Thursday 4 July 2019

Show gardens at Hampton Court Palace Garden Festival 2019

Beautiful day for the Hampton Court Palace Garden Festival - where the predominant theme over all the show gardens is the future for gardens and managed space in the face of climate change and weather extremes. Several of the others explore how gardens can help with physical and mental rehabilitation.
My personal favourites are the Stop and Pause garden, which I think brings a real sense of balance and harmony to a small garden in a very accessible way. And of course, the Drought Tolerant Garden created in homage to Beth Chatto, who died last year. This garden was attracting huge crowds today (almost more than for the RHS garden co-created by the Duchess of Cambridge) and deservedly so - the planting is beautiful throughout, just as at the original Beth Chatto gardens in Elmstead Market.

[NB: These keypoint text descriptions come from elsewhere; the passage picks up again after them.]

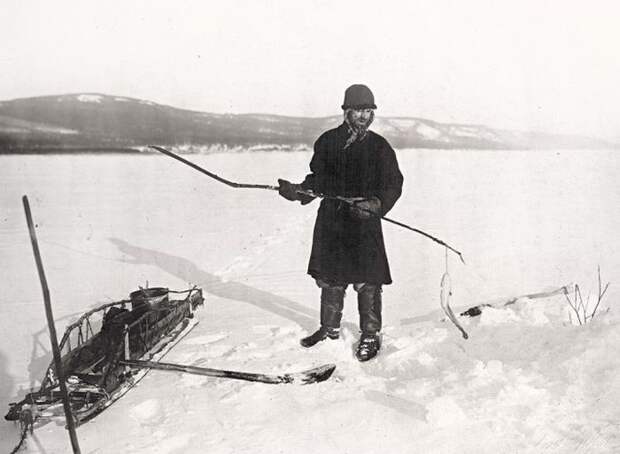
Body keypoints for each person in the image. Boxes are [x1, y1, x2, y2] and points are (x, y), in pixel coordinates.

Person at [278, 84, 404, 361]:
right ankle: (329, 328)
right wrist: (299, 191)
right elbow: (318, 179)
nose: (364, 116)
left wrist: (377, 205)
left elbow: (394, 183)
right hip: (332, 219)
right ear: (346, 111)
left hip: (363, 220)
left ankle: (370, 333)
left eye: (369, 111)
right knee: (331, 277)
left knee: (367, 280)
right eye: (359, 110)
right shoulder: (327, 141)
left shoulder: (380, 147)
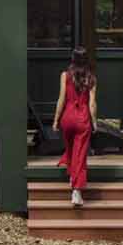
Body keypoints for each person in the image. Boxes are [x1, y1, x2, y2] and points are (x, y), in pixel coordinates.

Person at [52, 47, 97, 206]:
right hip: (82, 118)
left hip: (67, 118)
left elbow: (61, 99)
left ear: (72, 59)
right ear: (86, 60)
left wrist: (56, 120)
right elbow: (92, 104)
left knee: (71, 149)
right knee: (80, 153)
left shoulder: (65, 75)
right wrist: (95, 122)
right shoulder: (91, 78)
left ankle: (72, 175)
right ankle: (77, 191)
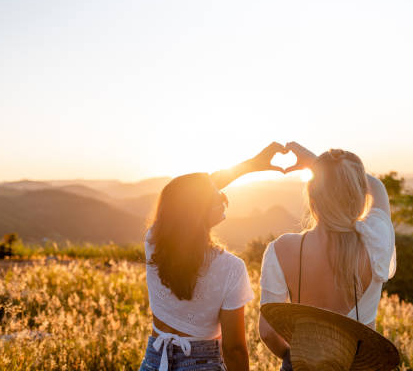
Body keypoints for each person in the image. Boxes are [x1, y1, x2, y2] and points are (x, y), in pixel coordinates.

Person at [140, 142, 288, 371]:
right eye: (215, 195)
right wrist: (251, 166)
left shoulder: (155, 241)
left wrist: (251, 165)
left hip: (154, 361)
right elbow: (234, 350)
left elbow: (187, 198)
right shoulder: (231, 268)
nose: (223, 196)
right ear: (198, 210)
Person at [258, 142, 397, 370]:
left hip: (301, 364)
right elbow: (378, 188)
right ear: (359, 195)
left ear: (311, 196)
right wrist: (318, 164)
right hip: (356, 365)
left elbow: (267, 332)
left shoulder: (282, 249)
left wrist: (295, 359)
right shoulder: (376, 242)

Dream of the Indianos garden, which reflects the style of the gardens created by migrants returning to northern Spain at the end of the 19th century after years in the Caribbean. 

You can see many of these gardens throughout Galicia, Asturias and Cantabria on the north coats of Spain: the signature palms, and profusion of hydrangeas and agapanthus are unmistakable markers of the historic northern Spanish garden.

Beautiful planting in the Drought Tolerant garden, which attracted huge crowds throughout the day.

The Drought Tolerant garden - a tribute to Beth Chatto with many of the plants echoing those in her Dry Garden.

I loved the distinctive planting, especially this juxtaposition of bright pink Astilbe and Asarum europaeum under the birch trees (if there is a tree of the show this year, it would be Betula and all its varieties)

The Stop and Pause Garden, inspired by meditation and the various ways in which it can be practised. A lovely calm space, beautifully balanced.


Now this is how to build a vertical succulent garden: a show-stopping display at Surreal Succulents in the Floral Marquee

Another garden with planting designed to adapt to increasingly dry and unpredictable conditions: fascinatingly diverse planting in the Thames Water Flourishing Future Garden. 

A beautiful, accessible space with lovely planting: the Urban Pollinator garden concentrates on plants which encourage visiting pollinators, especially bees.